Curiosamente, os aspectos de concorrência, legislação e fiscalidade não são vistos por este painel como essenciais para a melhoria do sector, mesmo que tenham claramente mais importância face à análise feita para Espanha, onde são considerados praticamente insignificantes, provavelmente por existir um enquadramento mais adequado às necessidades e realidade do sector.

Dificuldades e oportunidades

A finalizar, o estudo sintetiza os pontos fortes e fracos do sector de restauração em Portugal, perspectivando igualmente as oportunidades de futuro que se colocam. Como elementos favoráveis, destaca-se o reconhecimento da actividade ao nível da sua importância nos planos turístico e social, a riqueza gastronómica do país, a boa imagem deixada após o Euro 2004, a existência de um sistema completo de apoios, integrando não só diversos programas oficiais como projectos específicos financiados pela Banca, a existência de centros de formação profissional, apesar de se reconhecer a falta de qualificação profissional, a contenção do aumento de preços nos últimos anos (mais visível nas refeições do que nos restantes produtos), a rotatividade dos menus e a menor sazonalidade por comparação com Espanha.

Já no plano das dificuldades, encontramos a falta de fiscalização no sector, o diferencial de IVA, a baixa produtividade, a inexistência de um cadastro nacional de estabelecimentos e de informação tratada sobre o sector – radiografia que permitiria uma melhor definição de estratégias –, um perfil empresarial dominado pela visão familiar do negócio, a baixa percentagem de empresas com mecanismos de garantia de qualidade e auscultação do cliente, a débil penetração das novas tecnologias, a ausência de práticas de gestão por objectivos e uma legislação laboral pouco flexível.

As oportunidades, revela o estudo, existem, mas estão também ameaçadas por eventuais dificuldades de futuro.

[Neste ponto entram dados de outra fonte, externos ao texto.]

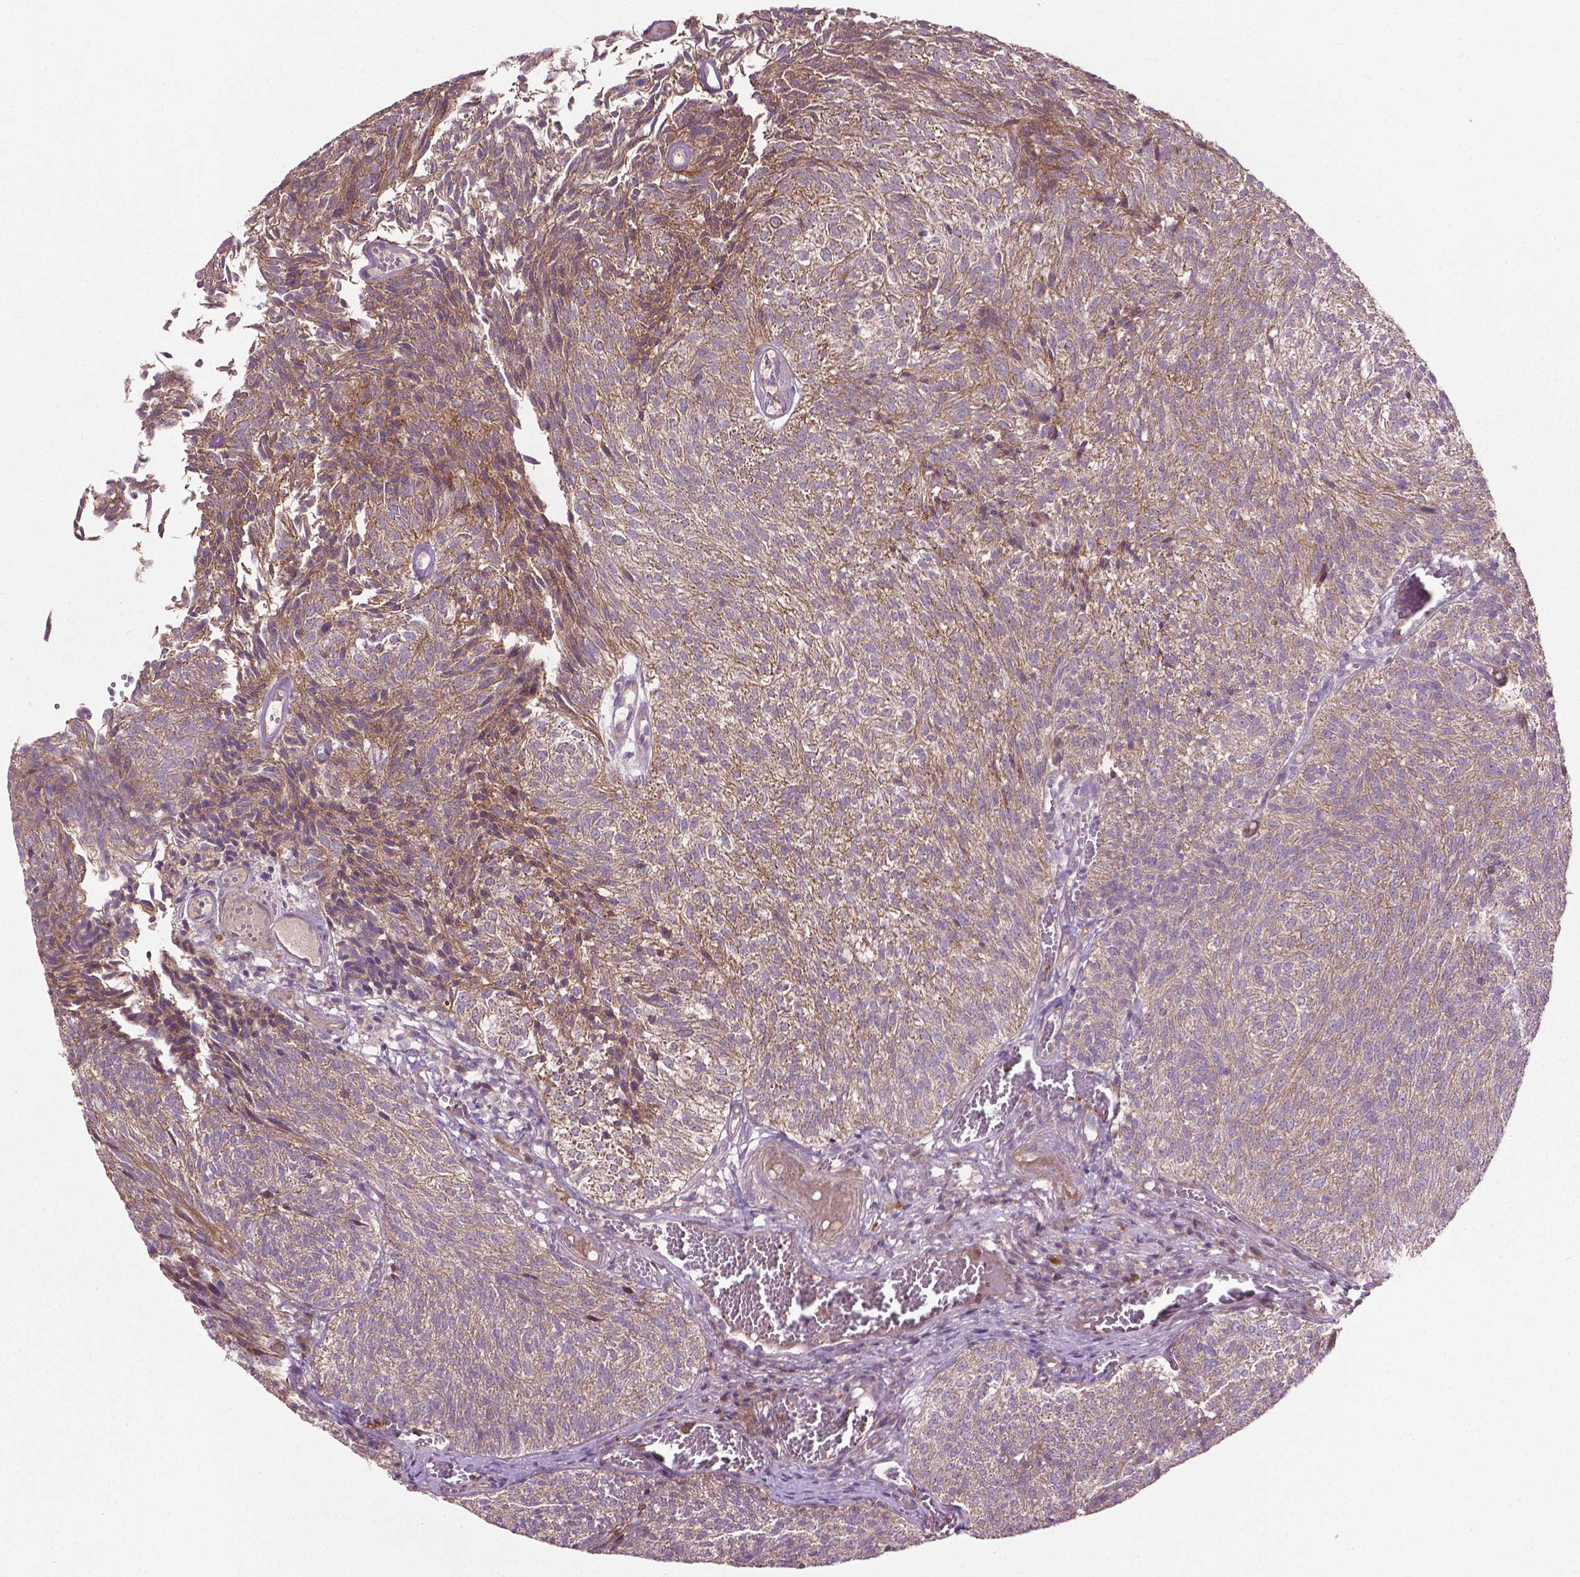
{"staining": {"intensity": "moderate", "quantity": ">75%", "location": "cytoplasmic/membranous"}, "tissue": "urothelial cancer", "cell_type": "Tumor cells", "image_type": "cancer", "snomed": [{"axis": "morphology", "description": "Urothelial carcinoma, Low grade"}, {"axis": "topography", "description": "Urinary bladder"}], "caption": "Urothelial cancer stained with a protein marker shows moderate staining in tumor cells.", "gene": "B3GALNT2", "patient": {"sex": "male", "age": 77}}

A alteração dos hábitos alimentares, as exigências ao nível da segurança alimentar, o desenvolvimento da vertente tecnológica e o reforço da qualificação profissional, bem como o previsível aumento da procura, a diversificação da oferta e a possibilidade de internacionalização de algumas empresas são aspectos encarados como oportunidades de negócio para os empresários.

Contudo, estes terão que ter em consideração condicionantes tais como o excesso de oferta, a lei do arrendamento comercial, a fraca dinâmica da economia portuguesa, a diminuição do poder de compra das famílias nacionais, a escassez de mão-de-obra qualificada e alguma resistência à adesão a acções de formação, o elevado custo das matérias-primas e de factores de produção como energia, por exemplo, dificuldades na obtenção de prazos de pagamento mais vantajosos e, claro está, uma carga fiscal que se manterá acima do praticado em Espanha. A integração dos emigrantes na sociedade e mercado de trabalho também foi apontada como uma ameaça, mas sem dúvida que apresenta também pontos positivos do ponto de vista dos empresários, nomeadamente uma clara redução dos níveis salariais, à qual já assistimos hoje em dia.

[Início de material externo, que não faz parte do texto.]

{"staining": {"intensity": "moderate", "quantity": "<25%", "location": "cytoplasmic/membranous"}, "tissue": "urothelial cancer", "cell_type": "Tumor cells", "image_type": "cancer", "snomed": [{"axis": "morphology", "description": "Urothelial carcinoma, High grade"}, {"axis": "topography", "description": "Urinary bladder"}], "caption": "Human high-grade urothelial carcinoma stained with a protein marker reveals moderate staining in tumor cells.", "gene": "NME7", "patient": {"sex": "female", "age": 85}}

O sector, conclui o estudo, tem potencialidades suficientes para ultrapassar os principais constrangimentos e debilidades, localizando-se o factor-chave do sucesso do lado da oferta. A profissionalização do sector, a exigência de qualidade, a diversificação da oferta, o reforço de parcerias e o incentivo à competitividade deverão constituir os eixos centrais das estratégias empresariais a adoptar, tendo em vista a consolidação e sucesso no futuro.

A vertente estratégica da restauração, consumada por exemplo através do reconhecimento da gastronomia como património cultural, deverá ser um ponto a destacar por todo o sector Horeca, particularmente nas suas reivindicações junto das autoridades oficiais, fazendo lobby para que a sua contribuição seja confirmada não apenas em teoria mas igualmente na prática, através de medidas que permitam um desenvolvimento sustentado do sector, assegurando a sua viabilidade económica e financeira a longo prazo.